General Motors a publié des ventes en baisse de 18,5 % (en données non ajustées des jours ouvrables), à 265 937 unités, mais a conforté sa première place sur le marché américain, que certains analystes avaient vu menacée. Son dauphin Toyota a vu ses ventes décliner de 11,5 % (à 193 234 unités), alors que Ford, le deuxième constructeur américain, a fait état d'un plongeon de 28 % de ses immatriculations neuves (à 167 090 unités). Le cabinet d'analystes Edmunds tablait sur une pire performance pour General Motors (-25,2 %), à peu près conforme pour Toyota (-11,7 %) et un peu meilleure pour Ford (-24,8 %)

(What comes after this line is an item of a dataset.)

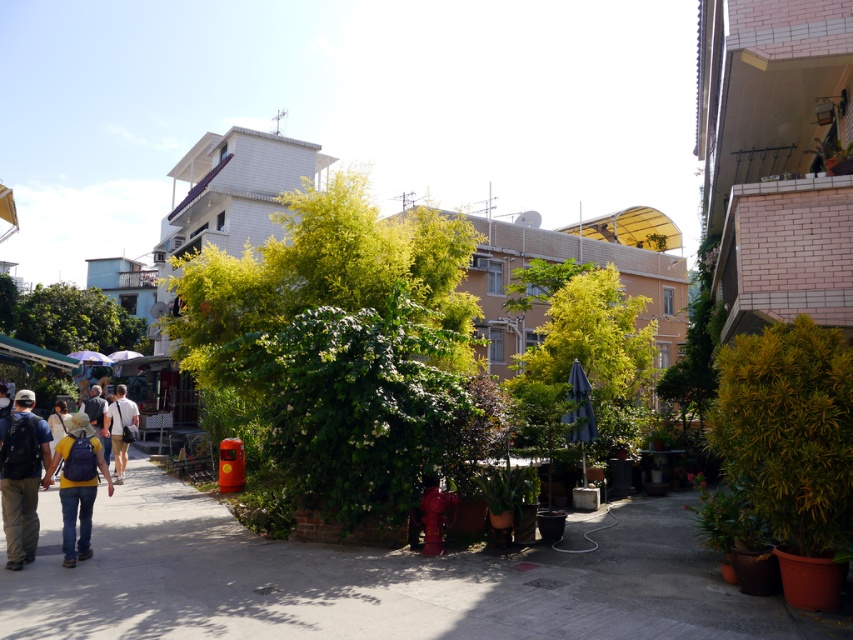
Looking at this image, you are a photographer standing at the camera position in the scene. You want to capture a closeup shot of the denim jeans at lower left. Given that your camera can focus on objects within 20 feet, will you be able to take the closeup without moving closer?

The denim jeans at lower left are 24.12 feet away from the camera, which is beyond the 20 feet focusing range. Therefore, you cannot take the closeup without moving closer.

La direction de Ford n'a pas caché son pessimisme. «L'économie amorce la seconde moitié de l'année avec une absence significative de dynamique et avec un haut degré d'incertitude», a relevé le directeur marketing Jim Farley. Pour GM, la répartition des ventes entre gros et petits véhicules «était meilleure qu'attendu», a noté Himanshu Patel, analyste de JPMorgan. Selon lui, l'offre de crédit automobile à taux zéro proposée par le groupe «a soutenu les ventes». Chrysler, le troisième américain, a été pour la première fois dépassé par le japonais Honda en termes de ventes. Chrysler a accusé un plongeon de 36 % (données non ajustées) de ses ventes, à 117 457 unités, la pire performance du marché.

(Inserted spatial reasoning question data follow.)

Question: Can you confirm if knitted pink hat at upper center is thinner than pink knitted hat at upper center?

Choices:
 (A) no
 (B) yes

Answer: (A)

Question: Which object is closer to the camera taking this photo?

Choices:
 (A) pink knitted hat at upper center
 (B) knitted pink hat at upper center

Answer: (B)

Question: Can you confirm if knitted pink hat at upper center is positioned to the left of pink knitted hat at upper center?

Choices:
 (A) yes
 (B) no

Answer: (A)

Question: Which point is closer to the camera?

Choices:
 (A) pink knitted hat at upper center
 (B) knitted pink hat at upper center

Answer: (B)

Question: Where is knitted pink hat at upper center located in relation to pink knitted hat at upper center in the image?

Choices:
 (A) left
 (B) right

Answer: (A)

Honda, spécialiste des voitures compactes et bon marché, a quant à lui confirmé les pronostics: il est le seul des ténors du marché à voir ses ventes progresser, de 13,8 % en données ajustées (142 539 unités). Honda a défendu la justesse de son positionnement commercial. «Cela nous permet de passer la tempête des prix du carburant et cela aide les consommateurs à trouver refuge dans nos produits», a commenté le groupe. Ses rivaux ont également assuré qu'ils devrait être en mesure de répondre ces prochains mois à la demande, qui semble délaisser durablement les gros modèles de type 4x4 et «pick-up», trop gourmands en carburant. «Nous faisons tout ce que nous pouvons pour répondre à la demande des consommateurs en berlines et "crossovers" [véhicules à la carrosserie de 4x4 et à la motorisation de berline]», a indiqué GM. Des bouleversements de production accueillis avec prudence par certains analystes. «Un changement du "mix produit" est très difficile», a averti Robert Brusca, de FAO Economics. «S'il est fait trop rapidement, le risque est de créer un mauvais véhicule».